● **THE TASK**:
For every line that contains the string "both", pull that line out of the material below.

● **AVAILABLE DATA**:
━━━━━━━━━━
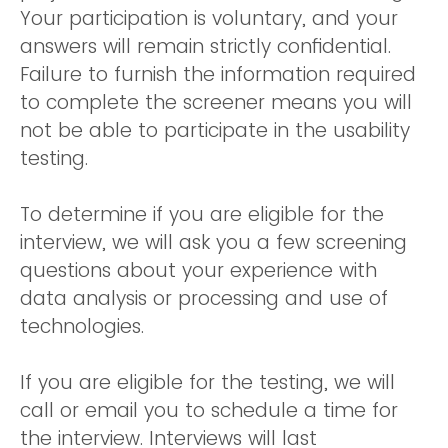
Your participation is voluntary, and your
answers will remain strictly confidential.
Failure to furnish the information required
to complete the screener means you will
not be able to participate in the usability
testing.
To determine if you are eligible for the
interview, we will ask you a few screening
questions about your experience with
data analysis or processing and use of
technologies.
If you are eligible for the testing, we will
call or email you to schedule a time for
the interview. Interviews will last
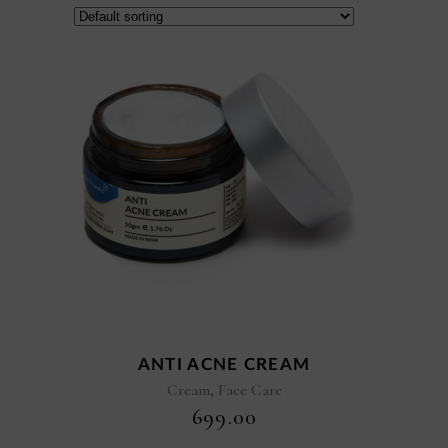
ANTI ACNE CREAM
,
Cream
Face Care
₹
699.00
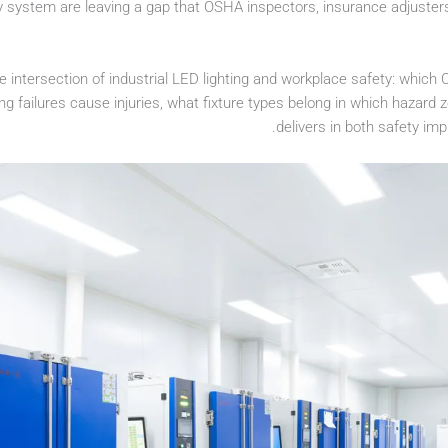
y system are leaving a gap that OSHA inspectors, insurance adjusters
he intersection of industrial LED lighting and workplace safety: whi
ting failures cause injuries, what fixture types belong in which hazar
delivers in both safety im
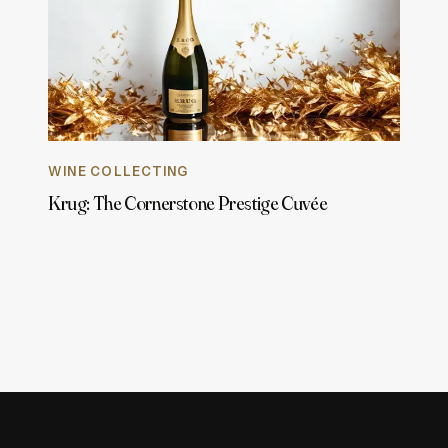
WINE COLLECTING
Krug: The Cornerstone Prestige Cuvée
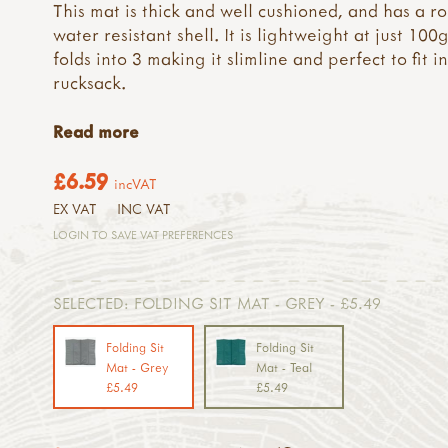
This mat is thick and well cushioned, and has a r
water resistant shell. It is lightweight at just 100
folds into 3 making it slimline and perfect to fit i
rucksack.
Read more
£6.59
incVAT
EX VAT
INC VAT
LOGIN TO SAVE VAT PREFERENCES
SELECTED:
FOLDING SIT MAT - GREY - £5.49
Folding Sit
Folding Sit
Mat - Grey
Mat - Teal
£5.49
£5.49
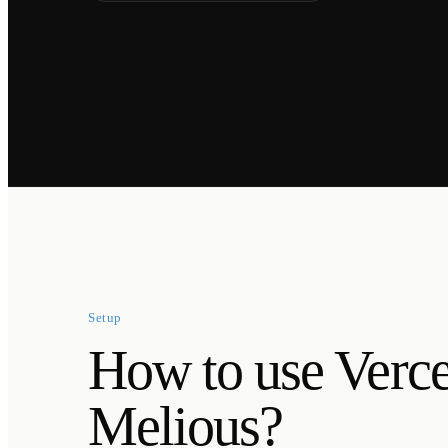
Setup
How to use Verc
Melious?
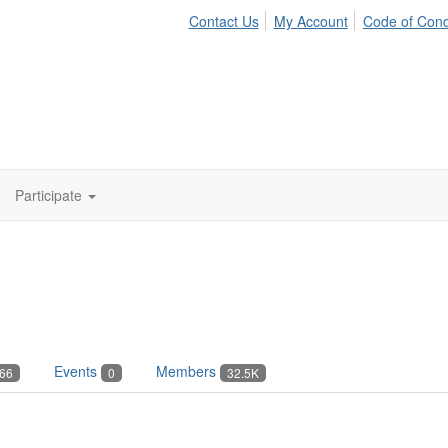
Contact Us
My Account
Code of Con
Participate
Events
Members
66
0
32.5K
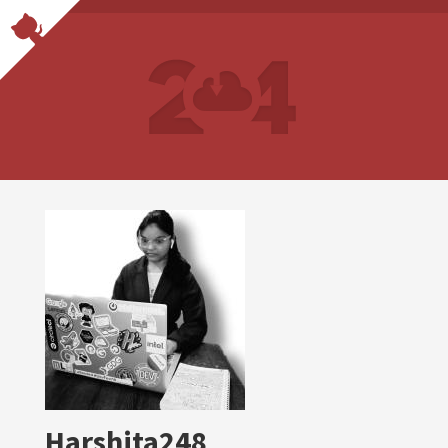
Harshita248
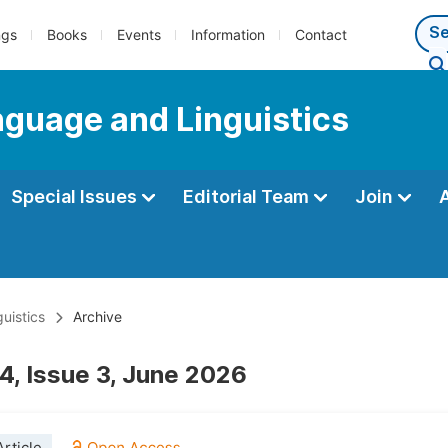
ngs
Books
Events
Information
Contact
anguage and Linguistics
Special Issues
Editorial Team
Join
uistics
Archive
4, Issue 3, June 2026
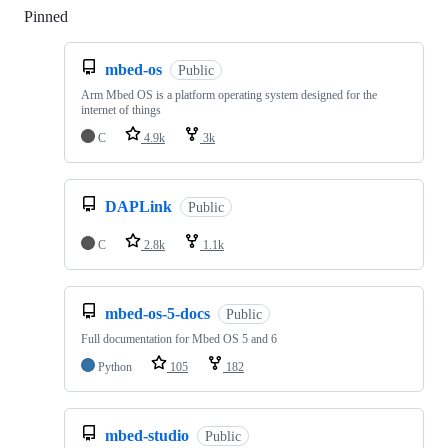
Pinned
Loading
mbed-os
Public
Arm Mbed OS is a platform operating system designed for the
internet of things
C
4.9k
3k
DAPLink
Public
C
2.8k
1.1k
mbed-os-5-docs
Public
Full documentation for Mbed OS 5 and 6
Python
105
182
mbed-studio
Public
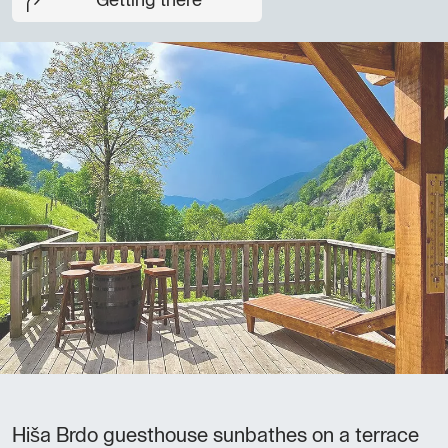
Getting there
Hiša Brdo guesthouse sunbathes on a terrace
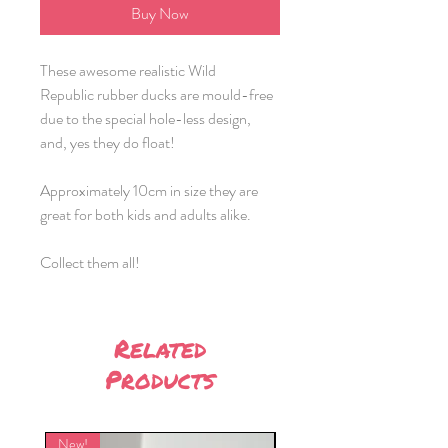
Buy Now
These awesome realistic Wild
Republic rubber ducks are mould-free
due to the special hole-less design,
and, yes they do float!
Approximately 10cm in size they are
great for both kids and adults alike.
Collect them all!
Related
Products
New!
New!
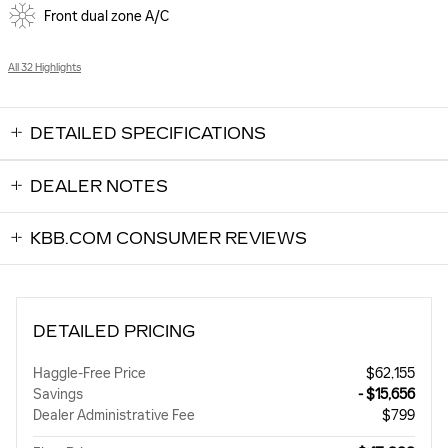
Front dual zone A/C
All 32 Highlights
DETAILED SPECIFICATIONS
DEALER NOTES
KBB.COM CONSUMER REVIEWS
DETAILED PRICING
Haggle-Free Price
$62,155
Savings
- $15,656
Dealer Administrative Fee
$799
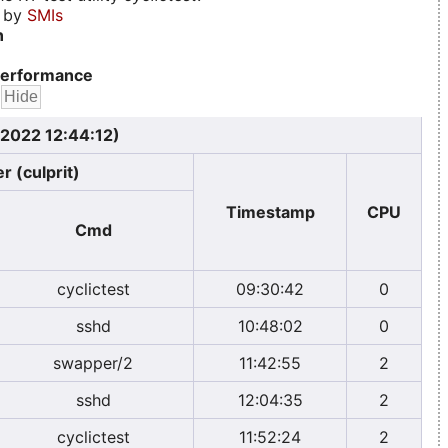
d by
SMIs
n
erformance
 2022 12:44:12)
r (culprit)
Timestamp
CPU
Cmd
cyclictest
09:30:42
0
sshd
10:48:02
0
swapper/2
11:42:55
2
sshd
12:04:35
2
cyclictest
11:52:24
2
━━━━━━━━━━
● **RESPONSE AREA**:
delivers in both safety im
great for both kids and adults alike.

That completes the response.